Quanto all’ultimo punto dell’elenco, in generale è innegabile che siano gli interessi economici che smuovono investimenti ed opportunità. Se le piste ciclabili non si costruiscono è perché non ci sono sufficiente fondi dedicati. A Milano, ad esempio, la ricerca e lo stanziamento di questi fondi occupa 3 dei 5 anni necessari alla costruzione di un nuovo tracciato. Le piste ciclabili non hanno la priorità e viene destinata loro una piccola percentuale del budget comunale.
Manca insomma una valorizzazione economica e sociale dell’investimento in mobilità dolce: non se ne comprendono infatti le piene potenzialità.
Se si ideasse, intorno alle piste ciclabili, un circolo virtuoso che permetta di generare reddito dall’utilizzo delle stesse e se in questa rivoluzione dolce le aziende si affiancassero all’Amministrazione Pubblica per fornire i fondi necessari e acquisire visibilità sostenibile, allora la mobilità dolce potrebbe contare su fondi, strategia e rigore. Insomma, ciò che sarebbe socialmente etico rientrerebbe anche in una logica di capitale.
Infine, pare necessario soddisfare quel desiderio di capitalismo umanistico che si è iniziato a percepire in questo ultimo decennio: si fornisca allora ai privati la possibilità di contribuire alla conversione della polis verso modelli più sostenibili e si dia loro l’opportunità di guadagnare il favore del mercato grazie a questi investimenti.

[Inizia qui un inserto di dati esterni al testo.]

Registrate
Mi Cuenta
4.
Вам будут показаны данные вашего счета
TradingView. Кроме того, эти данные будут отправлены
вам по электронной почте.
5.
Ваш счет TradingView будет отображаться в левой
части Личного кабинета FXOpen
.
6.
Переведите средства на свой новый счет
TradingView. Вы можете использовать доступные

Yezers, con il Team di Ricerca Piste Ciclabili, si è posto esattamente questo obiettivo e ha ideato un business model per il Comune di Milano, che gli permetta di rientrare, grazie all’apporto di capitali privati, dei 17 milioni necessari a costruire sei tracciati ciclabili. Del resto, le metropoli possono diventare il campo di prova per innovative collaborazioni pubblico-privato che definiscano l’inizio di un nuovo percorso economico.
Il lavoro del Team di Ricerca è ormai in via di definizione: dopo l’estate pubblicheremo un nuovo articolo in cui illustreremo in dettaglio la nostra proposta.